Every day, we are bombarded by this issue, despite the fact that the principles underlying ESG are not new, not even here in our country. Everyone seemed to have suddenly awakened to a new world of purpose. Unfortunately, the impression it gives is that the topic has become a good attraction for the aggravating promotion of impactful, sustainable, diverse and inclusive practices, which are still intangible and realistic. Everything is now ASG (Portuguese acronym derived from the English acronym ESG).

It has become the ideology of some of the disciplines that ESG practices deal with, particularly those related to environment and inclusion Top trends On social networks while getting the attention of brands. Eager to attract more followers to their pages, but mainly to avoid losing them due to not engaging with the movement, their letters and messages suddenly gained alignment for these purposes. It is not always consistent or backed up by effective procedures.

ESG, more than a movement, is a business response to the global call to action to end poverty, protect the environment and climate, and ensure that people everywhere enjoy peace and prosperity, as defined in the Sustainable Development Goals (17) Sustainable Development Goals set out in the 2030 Agenda under the auspices of the United Nations and the United Nations).

ESG involves complex issues with profound and systemic implications that require significant analysis, investment, and study time for effective understanding and implementation. These are the purposes supported by new models and processes that involve training and behavioral reorganization of people. All this is made possible thanks to information technology that is increasingly bringing innovative solutions and means.

Thus, organizations’ involvement with the ESG is much more than an exaggerated glorification of the idea as we have seen around us. Connection noise, Activated by speeches, articles, leaflets, and advertisements, they feature practices without links or evidence of their application in everyday life. It’s “ASG Show” or ASG-wash. Care must be taken not to standardize a set of superficial practices that have nothing to do with the transformational ideals contained in the Assistant Secretary-General of the State, which, besides helping little, will undermine the efforts of those who are already working hard to implement them.

Companies with consistent strategies and real commitments are often questioned in episodes that violate ESG principles. The brilliant scenario of discourse and practice brings natural flaws to the surface in complex processes like this, causing brands to simply be canceled because of one flaw or another, while other brands that just make noise are praised and praised. More reason and less ideology are needed in these assessments.

The recommendation here is to make an effort to distinguish between who is in it just for the audience, the applause, and those who believe and build a different future. Even if between successes and errors as is normal. Although cliché, the statement that ESG is a journey rather than a destination applies well in this context.
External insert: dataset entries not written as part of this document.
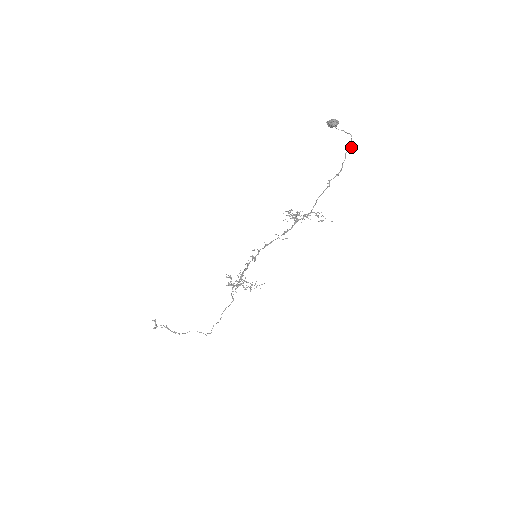
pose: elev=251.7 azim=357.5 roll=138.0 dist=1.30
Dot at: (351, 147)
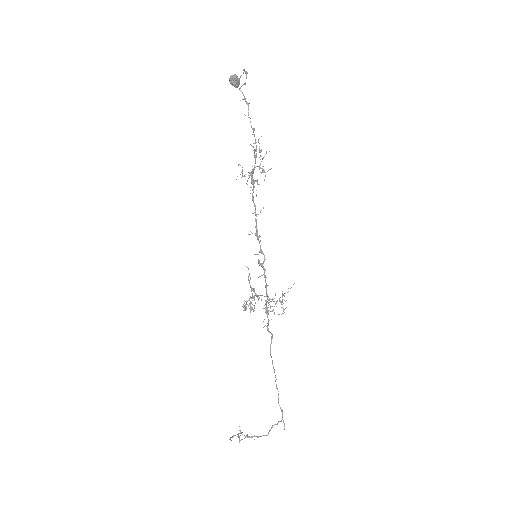
Dot at: (246, 75)
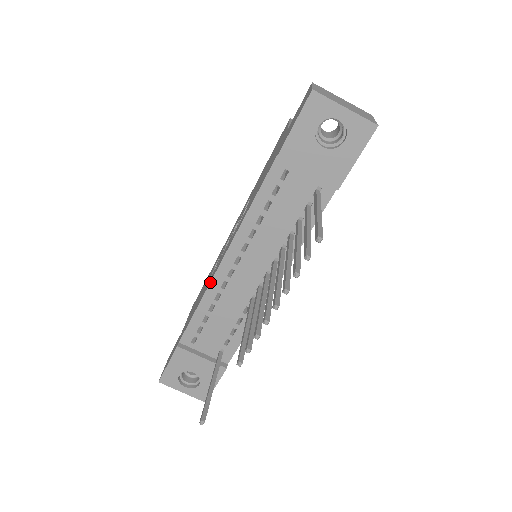
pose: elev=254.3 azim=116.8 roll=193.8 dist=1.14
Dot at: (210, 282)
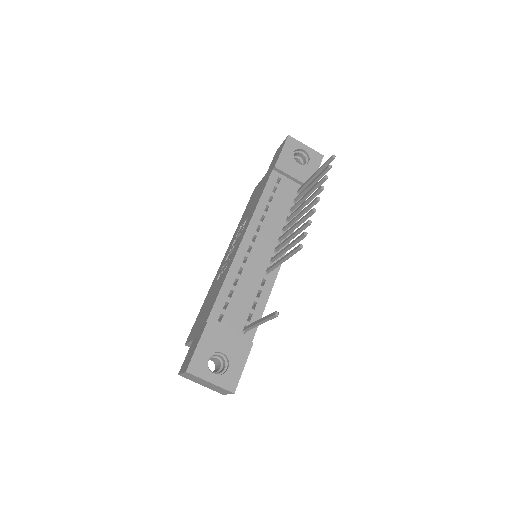
Dot at: (234, 257)
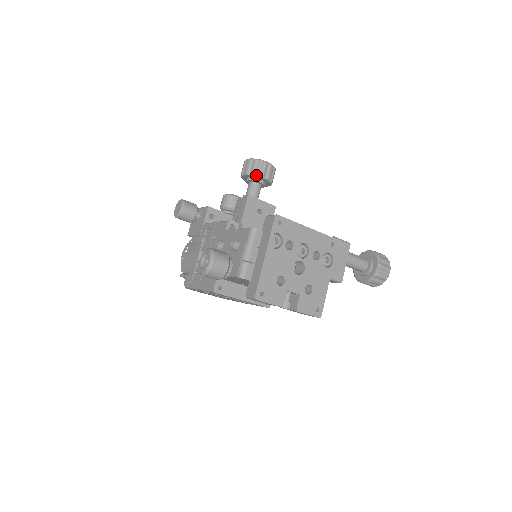
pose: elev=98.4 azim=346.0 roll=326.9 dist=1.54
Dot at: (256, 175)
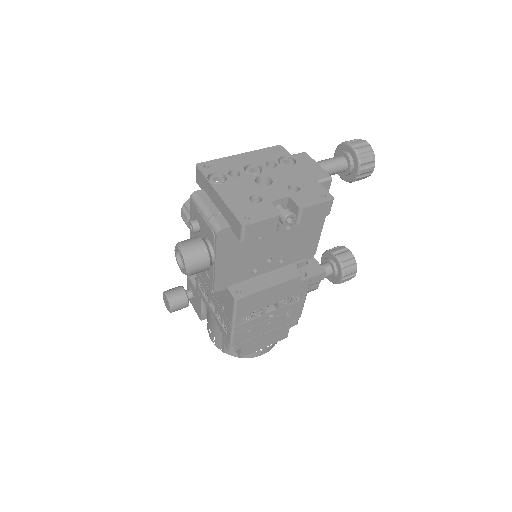
Dot at: occluded
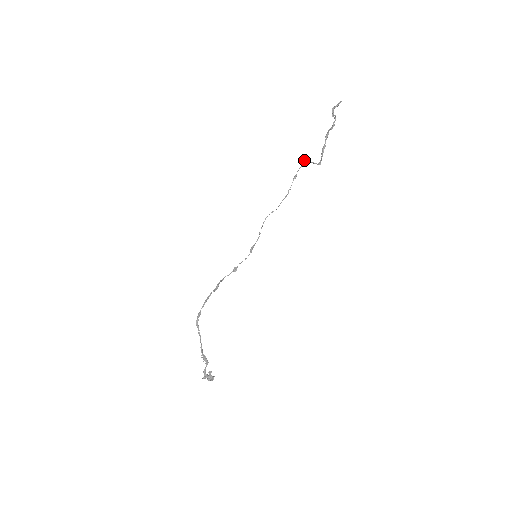
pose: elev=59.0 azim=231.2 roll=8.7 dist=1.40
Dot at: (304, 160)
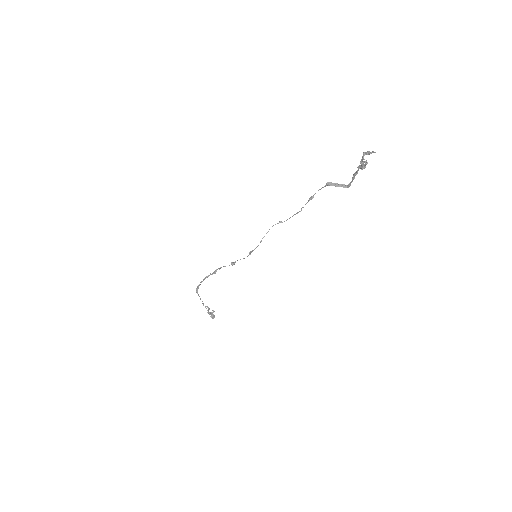
Dot at: (327, 183)
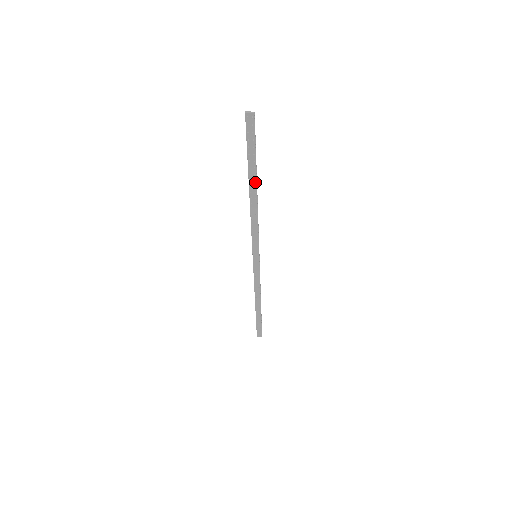
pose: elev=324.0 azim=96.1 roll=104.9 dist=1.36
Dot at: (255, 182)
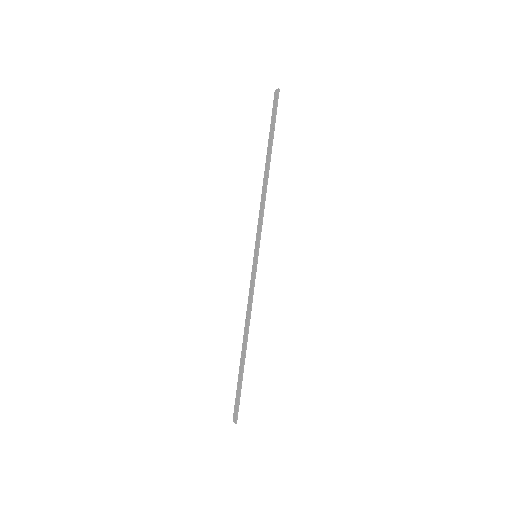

American journalist and social critic H. L. Mencken, who lived between the end of the nineteenth century and the first half of the last century, stated that “for every complex problem, there is a simple, elegant, and completely wrong solution.” ESG requires challenging processes of transformation, allocation of efforts and resources, and consistency over time. Otherwise, it’s just makeup that smudges in the first tears.

Enio Klein, an influencer and expert in sales, customer experience and collaborative environments focused on improving business performance through teamwork and collaboration. CEO of Doxa Consultants and Graduate Professor.